## What you will do
**A)** List every person named in the article on Sarah Burke and Olympic halfpipe skiing.
**B)** Summarize the article on Sarah Burke and Olympic halfpipe skiing in two sentences.
**C)** Carry on the article on Sarah Burke and Olympic halfpipe skiing from the point where it stops.

ZHANGJIAKOU, China (AP) — Cassie Sharpe shared the podium Friday with her Canadian teammate Rachael Karker.
These halfpipe skiers know they're never alone up there. Another member of their Canadian family, the late Sarah Burke, is the reason they were given this chance.
That this sport is even in the Olympics, that Eileen Gu even had a chance for a second gold medal at the Games, is due in large part to the work of Burke, the Canadian freestyle icon who died in a training accident in 2012.
Her memory is never far from the freestyle skiing community, especially in her Canadian homeland, which now owns gold, silver and bronze Olympic medals in the event that Burke helped bring to the Games.
“She’s definitely here with us and the reason we are here,” said Sharpe, the 2018 Pyeongchang champion, who finished runner-up to Gu as Karker earned bronze. "It’s an honor to be on the podium and representing what she believed in.”
At Burke's urging, the International Olympic Committee added halfpipe skiing to the program in 2011 for a debut in 2014.
Less than a year later, the multi-time Winter X Games halfpipe champion suffered fatal injuries during a training run in the halfpipe. She was 29 and would have been the favorite at the 2014 Sochi Games. Before those Olympics, her parents and teammates spread Burke's ashes around the mountains and halfpipe in Russia.
For those from Canada, her presence is an everyday thing. At the team's wax cabin hangs a Canadian flag with Burke's name written across it.
“She’s always on all of our minds,” Canadian freestyle coach Trennon Paynter said. “She’s the reason these women are here doing this. This whole thing just feels like it’s a tribute to her and and it always will be.”
Her death left an unfillable void in the action-sports community that is still felt today. Before the women took to the halfpipe for the Winter X Games in Aspen, Colorado, last month, a moment of silence was held for Burke to mark the 10th anniversary of her death.

## The data
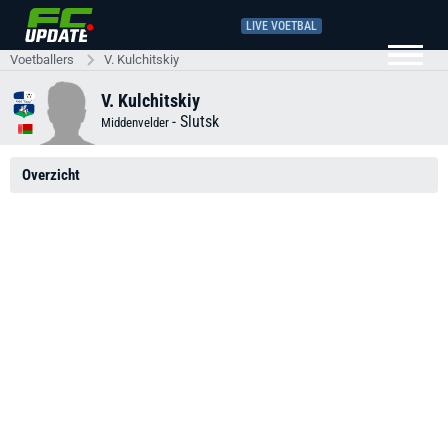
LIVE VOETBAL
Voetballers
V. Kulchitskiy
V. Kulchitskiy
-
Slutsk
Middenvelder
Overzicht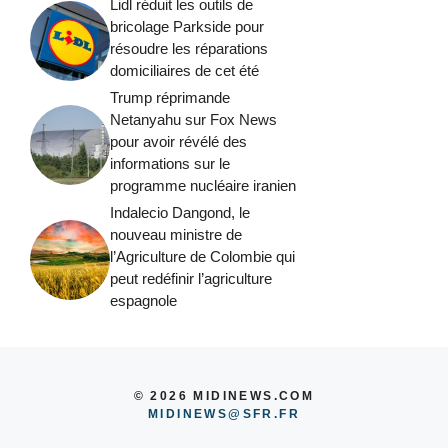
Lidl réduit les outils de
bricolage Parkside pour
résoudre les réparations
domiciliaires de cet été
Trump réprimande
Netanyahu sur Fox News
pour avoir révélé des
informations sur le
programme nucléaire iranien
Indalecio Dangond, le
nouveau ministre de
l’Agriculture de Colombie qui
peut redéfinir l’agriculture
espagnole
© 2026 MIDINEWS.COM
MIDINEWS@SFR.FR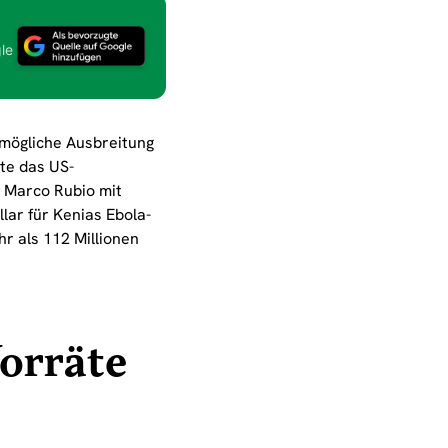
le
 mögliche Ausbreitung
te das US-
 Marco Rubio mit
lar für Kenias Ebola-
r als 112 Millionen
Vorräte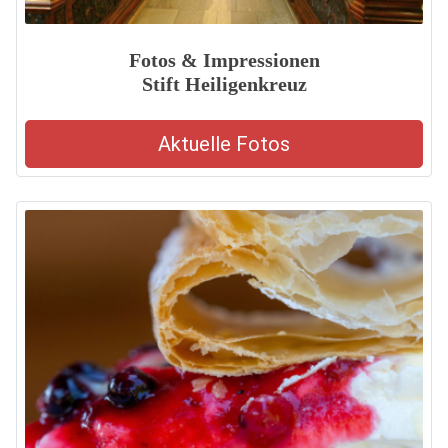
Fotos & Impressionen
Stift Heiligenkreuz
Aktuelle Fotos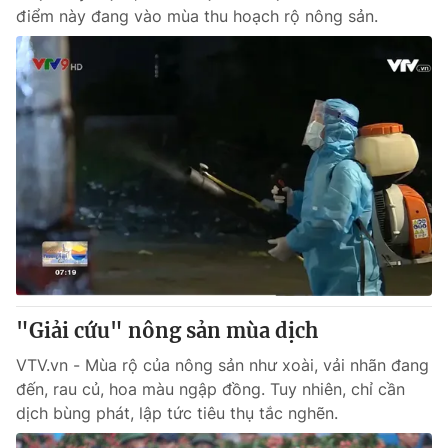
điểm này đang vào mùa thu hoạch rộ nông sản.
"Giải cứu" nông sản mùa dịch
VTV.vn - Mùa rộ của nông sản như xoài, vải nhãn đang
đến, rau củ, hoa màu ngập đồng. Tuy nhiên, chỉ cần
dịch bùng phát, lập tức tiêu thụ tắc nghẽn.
--
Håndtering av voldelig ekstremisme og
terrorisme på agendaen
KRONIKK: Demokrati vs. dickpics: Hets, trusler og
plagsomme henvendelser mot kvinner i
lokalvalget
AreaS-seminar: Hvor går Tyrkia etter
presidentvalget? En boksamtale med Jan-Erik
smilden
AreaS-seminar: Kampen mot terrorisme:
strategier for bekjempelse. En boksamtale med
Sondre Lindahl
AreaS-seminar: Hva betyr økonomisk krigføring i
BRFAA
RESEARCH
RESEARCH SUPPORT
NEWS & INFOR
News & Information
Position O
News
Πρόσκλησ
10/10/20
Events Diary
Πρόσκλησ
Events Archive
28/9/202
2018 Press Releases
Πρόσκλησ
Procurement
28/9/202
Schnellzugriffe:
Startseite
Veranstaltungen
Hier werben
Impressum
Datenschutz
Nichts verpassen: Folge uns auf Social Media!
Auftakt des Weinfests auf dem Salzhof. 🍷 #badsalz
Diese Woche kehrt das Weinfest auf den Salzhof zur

## Activity answers
**A)**
Cassie Sharpe
Rachael Karker
Sarah Burke
Eileen Gu
Trennon Paynter

**B)** Canadian halfpipe skiers Cassie Sharpe and Rachael Karker, who took silver and bronze behind Eileen Gu, credit the late Sarah Burke with the event being in the Olympics, since the IOC added it in 2011 at her urging, less than a year before she died in a training accident. Her memory remains constant for the Canadian team, whose wax cabin displays a flag bearing her name, and for the wider action-sports community, which held a moment of silence at the Winter X Games to mark 10 years since her death.

**C)**
The performances by Karker, Sharpe and Gu on Friday were a different sort of tribute.
“She pushed the boundaries and she stood for everything that I stand for now," said Gu, who shares the same birthday with Burke, Sept. 3. "She was so ahead of her time. Her legacy will never fade because we all owe her so much, just to be able to be here today.”
After winning bronze, Karker was asked about Burke.
“I really hope she’d be really proud to see two Canadians on the podium today,” Karker said.
“Hell yeah, she would,” Sharpe responded.
No doubt, she would have appreciated a contest that saw Gu fly nearly 14 feet out of the halfpipe and pull off back-to-back 900s and back-to-back 540s — a pair of all-but-unheard-of combos — in her second run.
And no doubt, Burke would have loved watching Sharpe, who threw a pair of 1080s only a year after needing surgery to fix a torn-up knee that left her doubting whether she would even be able to defend her title.
All in all, it was another fine day for Canada, and another fine day for halfpipe skiing.
“We all owe her so much, just to be able to be here today,” Gu said. “I know she championed for female extreme sports events to be in Olympics and the Winter X Games. To be able to see her legacy carried out in ways like that is very meaningful. Even though I never got to meet her, I definitely pay my respects to her. May she rest in peace.”